With the caterer, I made a deal with a popular radio station: their event at our club in exchange for our advertisement for the Five to Nine Club on the radio. The event started well, not with huge numbers, but with just enough to make it viable, so people who came once tended to come again. (I figured that the "optimum number" would be perhaps sixty people, though we could easily have handled more than a hundred. I don't think we ever had more than 40, so there was plenty of growing room.)

The event was managed like a "private event," with the non-members required to pay $12 at the door, to include one drink ticket. They could buy additional drinks and food if they wished. There was an incentive to join the NCC club as an "Associate member" which at the time meant a membership limited to Golf Croquet on halfcourts at off-peak times only a few times each week, costing $250.00 a year. In the first two months, about ten of the regular Five to Nine attendees joined the NCC club as an Associate member. Although they were allowed to do croquet in the other playing periods of the category, almost all of them played only on Tuesday evenings at the Five-to-Nine Club.

What could possibly go wrong with this plan?

I guarded the space religiously, with a sign at the bar entrance which said PRIVATE EVENT, and allowed no older people in the bar, which I avoided myself, as an Old Person, reserving my involvement to teaching Golf Croquet on the adjacent half courts for whoever wanted some instruction. The "pat-and chat" game is, of course, an ideal environment for getting acquainted with a potential date, as well as for networking for business. So I low-keyed the instruction, limiting myself to the basic strokes and the rules, keeping myself unobtrusively available to answer questions.

Does this not sound like a brilliant plan? It was, but get this: The event was ended after only 14 weeks by the local "committee" of bigwigs who believed they should manage the club following Chuck Steuber's stroke about 30 months earlier, and who agreed with the "regular members" who said it wasn't "fair" to have the bar open on Tuesday and not allow them to come, too.

I protested and said that if we did that, the event would instantly die. I love being a prophet, and who doesn't want events to prove them instantly "right," but I hated it when after only one week, nobody came on Tuesday night except Old People who apparently wanted to be around young people, even though they had nothing in common with them.

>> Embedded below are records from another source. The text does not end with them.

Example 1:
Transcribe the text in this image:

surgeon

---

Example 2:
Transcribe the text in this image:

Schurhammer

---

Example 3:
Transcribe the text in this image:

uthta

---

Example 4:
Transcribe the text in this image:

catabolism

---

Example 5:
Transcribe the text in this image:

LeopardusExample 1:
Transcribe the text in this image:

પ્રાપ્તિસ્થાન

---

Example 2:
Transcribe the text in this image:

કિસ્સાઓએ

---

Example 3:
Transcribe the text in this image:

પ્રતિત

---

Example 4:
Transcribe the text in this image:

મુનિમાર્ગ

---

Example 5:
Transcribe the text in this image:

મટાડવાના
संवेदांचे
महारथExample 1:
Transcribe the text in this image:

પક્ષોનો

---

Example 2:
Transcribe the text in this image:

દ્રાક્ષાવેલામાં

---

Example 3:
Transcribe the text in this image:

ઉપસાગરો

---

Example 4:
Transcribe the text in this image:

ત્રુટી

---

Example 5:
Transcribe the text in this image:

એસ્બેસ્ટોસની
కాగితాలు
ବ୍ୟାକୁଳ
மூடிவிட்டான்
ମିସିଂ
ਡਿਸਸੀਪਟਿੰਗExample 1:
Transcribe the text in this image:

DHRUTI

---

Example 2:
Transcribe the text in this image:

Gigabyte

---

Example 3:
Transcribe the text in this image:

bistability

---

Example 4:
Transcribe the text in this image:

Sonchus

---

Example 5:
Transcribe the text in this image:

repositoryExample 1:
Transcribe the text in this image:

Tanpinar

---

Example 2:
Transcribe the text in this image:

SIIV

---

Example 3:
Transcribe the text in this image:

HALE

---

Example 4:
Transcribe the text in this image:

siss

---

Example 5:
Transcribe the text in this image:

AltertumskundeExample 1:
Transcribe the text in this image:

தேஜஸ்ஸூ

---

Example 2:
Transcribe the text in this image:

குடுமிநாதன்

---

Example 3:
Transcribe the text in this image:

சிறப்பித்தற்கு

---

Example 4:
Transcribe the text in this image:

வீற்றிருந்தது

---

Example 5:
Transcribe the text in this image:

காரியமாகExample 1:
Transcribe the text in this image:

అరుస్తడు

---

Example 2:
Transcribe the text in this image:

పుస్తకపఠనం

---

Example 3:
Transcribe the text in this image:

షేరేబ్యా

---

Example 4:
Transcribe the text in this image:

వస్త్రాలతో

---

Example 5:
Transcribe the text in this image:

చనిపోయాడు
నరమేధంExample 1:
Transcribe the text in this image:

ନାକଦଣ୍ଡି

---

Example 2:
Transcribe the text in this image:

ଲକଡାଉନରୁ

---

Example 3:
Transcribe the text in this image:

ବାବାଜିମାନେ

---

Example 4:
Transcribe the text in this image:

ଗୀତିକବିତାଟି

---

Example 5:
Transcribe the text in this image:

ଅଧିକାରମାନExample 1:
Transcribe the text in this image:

The Five to Niners came for the last time, saw the old people at the bar, and decided to go to another bar after office hours. The ten or so thirty-something NCC members disappeared forever. (Incidentally, the Tuesday evening at the bar ended, too, because most Old People don't like to drive after sundown, so it was no longer financially viable.)

This is a factual story, but I invite you to understand it as a parable that may apply to you and your club.

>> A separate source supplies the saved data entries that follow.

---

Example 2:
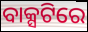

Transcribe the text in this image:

ବାକ୍ସଟିରେ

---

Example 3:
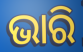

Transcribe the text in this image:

ଭାରି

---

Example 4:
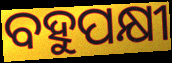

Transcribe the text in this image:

ବହୁପକ୍ଷୀ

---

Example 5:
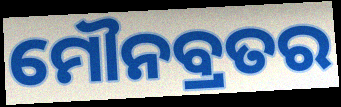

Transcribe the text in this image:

ମୌନବ୍ରତରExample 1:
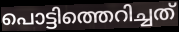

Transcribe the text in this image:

പൊട്ടിത്തെറിച്ചത്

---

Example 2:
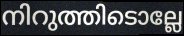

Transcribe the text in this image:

നിറുത്തിടൊല്ലേ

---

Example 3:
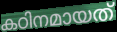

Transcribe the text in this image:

കഠിനമായത്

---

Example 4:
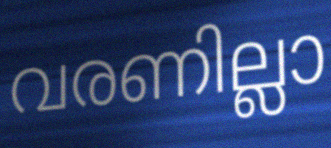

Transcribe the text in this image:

വരണില്ലാ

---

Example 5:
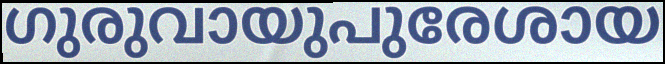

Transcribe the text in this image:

ഗുരുവായുപുരേശായ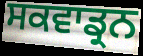
ਸਕਵਾਡ੍ਰਨ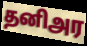
தனிஅரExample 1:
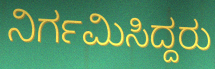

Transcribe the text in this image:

ನಿರ್ಗಮಿಸಿದ್ದರು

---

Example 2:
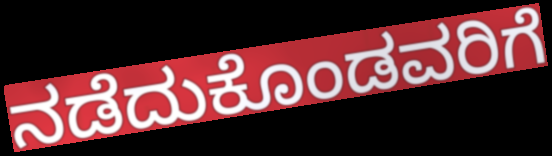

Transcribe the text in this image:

ನಡೆದುಕೊಂಡವರಿಗೆ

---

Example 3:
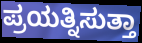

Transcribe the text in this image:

ಪ್ರಯತ್ನಿಸುತ್ತಾ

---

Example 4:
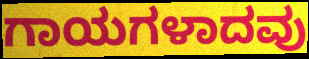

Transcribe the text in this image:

ಗಾಯಗಳಾದವು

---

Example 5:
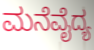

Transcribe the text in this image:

ಮನೆವೈದ್ಯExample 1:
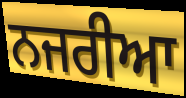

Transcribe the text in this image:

ਨਜਰੀਆ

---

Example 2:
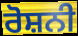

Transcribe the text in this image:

ਰੋਸ਼ਨੀ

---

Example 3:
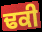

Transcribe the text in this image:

ਢਕੀ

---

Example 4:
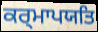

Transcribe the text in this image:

ਕਰ੍ਮਾਪਯਤਿ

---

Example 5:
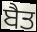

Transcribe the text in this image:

ਬੈਤ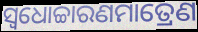
ସ୍ଵଧୋଚ୍ଚାରଣମାତ୍ରେଣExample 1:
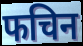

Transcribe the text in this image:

फचिन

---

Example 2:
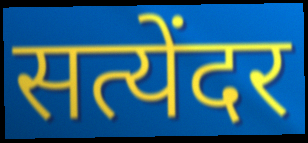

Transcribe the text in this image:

सत्येंदर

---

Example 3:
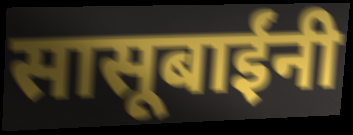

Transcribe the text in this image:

सासूबाईंनी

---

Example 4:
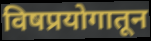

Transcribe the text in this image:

विषप्रयोगातून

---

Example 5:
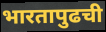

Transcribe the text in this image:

भारतापुढचीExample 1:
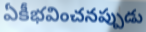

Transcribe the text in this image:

ఏకీభవించనప్పుడు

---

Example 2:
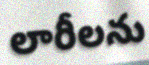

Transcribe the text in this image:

లారీలను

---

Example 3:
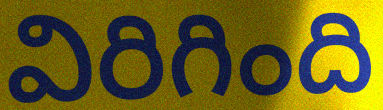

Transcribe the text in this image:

విరిగింది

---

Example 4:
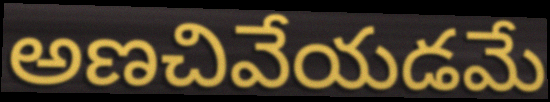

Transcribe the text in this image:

అణచివేయడమే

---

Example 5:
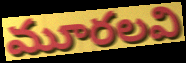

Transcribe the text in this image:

మూరలవి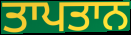
ਤਾਪਤਾਨ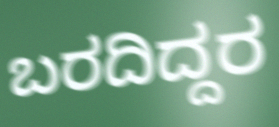
ಬರದಿದ್ದರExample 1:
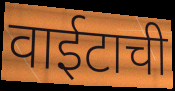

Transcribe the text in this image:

वाईटाची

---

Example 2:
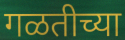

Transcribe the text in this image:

गळतीच्या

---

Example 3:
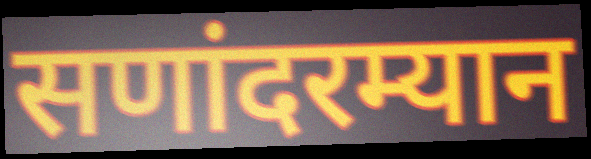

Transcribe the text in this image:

सणांदरम्यान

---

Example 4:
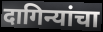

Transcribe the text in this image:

दागिन्यांचा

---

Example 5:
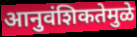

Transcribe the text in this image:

आनुवंशिकतेमुळे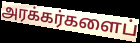
அரக்கர்களைப்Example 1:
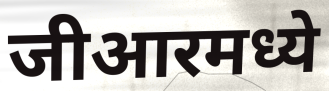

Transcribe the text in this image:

जीआरमध्ये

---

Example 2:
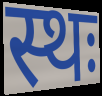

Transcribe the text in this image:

स्थः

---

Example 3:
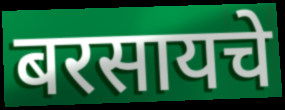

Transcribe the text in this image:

बरसायचे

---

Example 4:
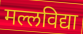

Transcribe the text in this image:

मल्लविद्या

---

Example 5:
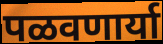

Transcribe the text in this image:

पळवणार्याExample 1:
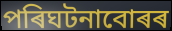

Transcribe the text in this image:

পৰিঘটনাবোৰৰ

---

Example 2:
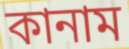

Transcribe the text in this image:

কানাম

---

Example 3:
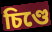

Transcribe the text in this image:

চিণ্ডে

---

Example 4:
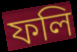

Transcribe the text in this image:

ফলি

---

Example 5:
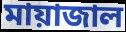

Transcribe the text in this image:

মায়াজাল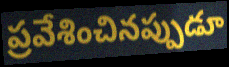
ప్రవేశించినప్పుడూ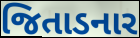
જિતાડનાર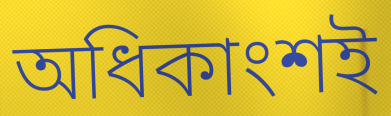
অধিকাংশই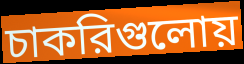
চাকরিগুলোয়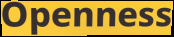
Openness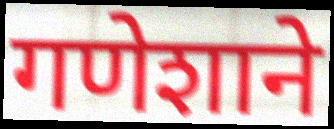
गणेशानेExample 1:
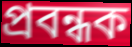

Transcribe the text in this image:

প্ৰবন্ধক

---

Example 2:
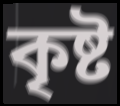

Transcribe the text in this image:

কৃষ্ট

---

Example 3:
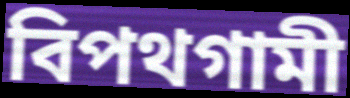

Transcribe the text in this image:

বিপথগামী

What I have learned in my aged wisdom is that local croquet clubs in their committees tend not to acknowledge that the people who make the rules can change them at any time. They can adjust the prices and privileges of all their membership categories appropriate to current circumstances, to create and sustain viable development ensuring the continued health of the local club as well as the national organization.

Today will not last forever! You can acknowledge that your club membership is getting older in tandem with your own aging, and you can intervene to alter the course of the predictable decline of the organism, either biological or organizational.

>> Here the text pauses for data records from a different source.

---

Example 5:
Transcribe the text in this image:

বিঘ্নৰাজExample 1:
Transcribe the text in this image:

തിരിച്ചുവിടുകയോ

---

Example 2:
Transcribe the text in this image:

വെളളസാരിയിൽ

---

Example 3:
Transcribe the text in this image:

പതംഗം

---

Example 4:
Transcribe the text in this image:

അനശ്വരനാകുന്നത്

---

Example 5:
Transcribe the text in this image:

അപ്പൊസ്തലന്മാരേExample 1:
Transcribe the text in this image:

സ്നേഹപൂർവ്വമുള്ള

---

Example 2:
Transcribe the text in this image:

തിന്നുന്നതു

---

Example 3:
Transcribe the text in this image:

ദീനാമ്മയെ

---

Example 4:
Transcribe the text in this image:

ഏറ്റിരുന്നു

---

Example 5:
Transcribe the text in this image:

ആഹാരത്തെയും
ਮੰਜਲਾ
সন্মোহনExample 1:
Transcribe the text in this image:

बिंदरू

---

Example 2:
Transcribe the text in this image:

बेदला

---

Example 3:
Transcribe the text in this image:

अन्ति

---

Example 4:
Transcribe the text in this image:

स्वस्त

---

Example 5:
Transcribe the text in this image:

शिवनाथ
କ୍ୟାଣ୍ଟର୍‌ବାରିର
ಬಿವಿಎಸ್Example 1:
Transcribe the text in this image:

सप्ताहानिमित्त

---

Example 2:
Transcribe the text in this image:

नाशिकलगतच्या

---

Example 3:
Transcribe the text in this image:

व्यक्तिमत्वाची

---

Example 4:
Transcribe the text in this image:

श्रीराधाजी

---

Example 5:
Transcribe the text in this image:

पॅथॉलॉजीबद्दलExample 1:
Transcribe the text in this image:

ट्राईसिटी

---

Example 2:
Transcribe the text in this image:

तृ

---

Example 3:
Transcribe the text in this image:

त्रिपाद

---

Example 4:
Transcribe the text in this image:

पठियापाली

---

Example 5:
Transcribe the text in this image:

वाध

Few if any croquet clubs have the benefit of the extraordinarily appealing environment of the bar and lounge at the National Croquet Center, but many could devise ways to encourage peer-group interaction of younger "working" people on their lawns: but only if you make sure to protect them from Old People!

The first part of this article is a slightly-edited version of one that appeared in the Croquet Foundation of America's MONOGRAPH SERIES ON CLUB BUILDING, ORGANIZATION, AND MANAGEMENT, published in 1994. The Postscripts are newly digitized by Bob Alman, whose Old Person credentials are unquestioned at the age of 78.